Si l’accord au sens moderne du terme n’est pas encore pleinement théorisé, il est déjà valorisé intentionnellement, comme chez le grand Dufay dans le Kyrie de sa messe Ecce ancillia domini, copiée en 1463 dans les livres de chants de la cathédrale de Cambrai. Ce Kyrie se termine d’étrange façon, qu’on peut qualifier d’harmonique : chacune des semi-brèves est, dans chacune des quatre voix évoluant de façon parfaitement homorythmique, surmontée d’un punctus coronatus (point d’orgue), ce qui accentue encore l’impression d’enchaînement d’accords. Il en est de même pour les Amen du Gloria et du Credo, très brefs, qui se présentent également sous forme d’accords, triades complètes, surmontés chacun de ce point d’orgue, les contraténors se divisant pour faire apparaître la tierce. Plus tard, Roland de Lassus dans ses Lamentations de Job, ose lui aussi de la sorte, des audaces harmoniques étonnantes pour l’époque.
Le sentiment harmonique s’épanouit véritablement quand l’écriture contrapuntique est à sa plénitude : l’époque en témoigne.

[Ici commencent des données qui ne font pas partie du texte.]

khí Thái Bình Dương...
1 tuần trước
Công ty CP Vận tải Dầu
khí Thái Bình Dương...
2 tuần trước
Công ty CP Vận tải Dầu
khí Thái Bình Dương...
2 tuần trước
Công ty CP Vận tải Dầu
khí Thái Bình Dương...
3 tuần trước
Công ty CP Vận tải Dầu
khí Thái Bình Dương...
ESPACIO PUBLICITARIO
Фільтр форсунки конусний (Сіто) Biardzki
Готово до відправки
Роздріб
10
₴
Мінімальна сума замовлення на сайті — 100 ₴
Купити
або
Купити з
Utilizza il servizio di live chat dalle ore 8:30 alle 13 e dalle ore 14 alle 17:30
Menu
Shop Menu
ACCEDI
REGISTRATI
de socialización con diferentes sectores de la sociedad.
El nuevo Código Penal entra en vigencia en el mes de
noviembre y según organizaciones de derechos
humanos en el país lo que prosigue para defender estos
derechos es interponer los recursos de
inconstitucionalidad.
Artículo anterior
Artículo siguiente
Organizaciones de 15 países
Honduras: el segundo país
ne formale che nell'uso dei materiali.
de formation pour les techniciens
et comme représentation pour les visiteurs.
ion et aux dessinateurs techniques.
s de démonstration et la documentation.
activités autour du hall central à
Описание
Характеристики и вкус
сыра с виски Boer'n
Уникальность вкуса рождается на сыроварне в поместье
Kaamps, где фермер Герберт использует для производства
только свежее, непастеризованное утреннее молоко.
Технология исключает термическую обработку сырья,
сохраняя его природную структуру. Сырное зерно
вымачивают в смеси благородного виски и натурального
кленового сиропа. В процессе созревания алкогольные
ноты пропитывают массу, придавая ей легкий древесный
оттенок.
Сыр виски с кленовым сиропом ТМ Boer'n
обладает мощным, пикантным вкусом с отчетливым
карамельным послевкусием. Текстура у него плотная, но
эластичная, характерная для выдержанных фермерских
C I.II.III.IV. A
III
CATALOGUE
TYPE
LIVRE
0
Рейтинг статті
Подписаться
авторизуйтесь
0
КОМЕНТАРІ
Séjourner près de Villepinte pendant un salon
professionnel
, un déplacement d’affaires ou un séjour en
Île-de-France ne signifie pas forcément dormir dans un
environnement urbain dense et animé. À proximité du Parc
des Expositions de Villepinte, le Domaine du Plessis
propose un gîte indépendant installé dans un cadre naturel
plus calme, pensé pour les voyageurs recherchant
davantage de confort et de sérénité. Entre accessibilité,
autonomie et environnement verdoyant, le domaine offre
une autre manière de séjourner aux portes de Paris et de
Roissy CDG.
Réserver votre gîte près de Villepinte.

Soulignons au passage que Zarlino dans le 3ème tome de son traité «  Istitution harmoniche » (1589) sera le premier à présenter une théorie complète du contrepoint, pour laquelle il se réfèrera au style de la polyphonie franco-flamande (préconisant déjà, disons-le au passage, la primauté des mouvements conjoints plus faciles à chanter : les conseils de votre professeur de composition ne datant pas d’hier !). De la science du contrepoint naîtront au XVIe les principes qui régissent la marche de chaque voix dans une succession d’accords (interdiction de parallélismes de quintes ou d’octaves par exemple).
Il est clair que si les règles du contrepoint ont été explicitées avant celles de l’harmonie, les deux disciplines sont cependant indissociables, l’aspect vertical d’un travail contrapuntique étant nécessairement conforme aux lois de l’harmonie. Ainsi, Pierre Boulez explique : « J’ai travaillé le contrepoint en même temps que l’harmonie... deux disciplines qui doivent rester étroitement liées, car harmonie et contrepoint ne sont que les deux aspects fondamentaux de toute écriture polyphonique... Ce qu’il faudrait, c’est enseigner aux élèves toutes les disciplines de la polyphonie.  » A bon entendeur...
Tous les genres connus à l’époque atteignent peut-être leur sommet dans l’œuvre de Roland de Lassus, dont le génie éclectique porta chacun d’eux à la perfection : dans son grand motet à 12 voix « Laudate Dominum » , il atteint le maximum de la complexité polyphonique. Plénitude de la polyphonie, perfection du contrepoint... C’est bien plus tard seulement que ces deux notions se différentieront entre elles, soit au moment ou le contrepoint prendra l’allure d’un entraînement scolaire et impliquera un style et des règles qui ne seront plus ceux de la composition libre. Mais jusqu’au XVI ème inclusivement, le style polyphonique contrapuntique constitue la seule technique utilisée, du moins pour la musique vocale, et les règles du contrepoint sont celles de la composition elle-même.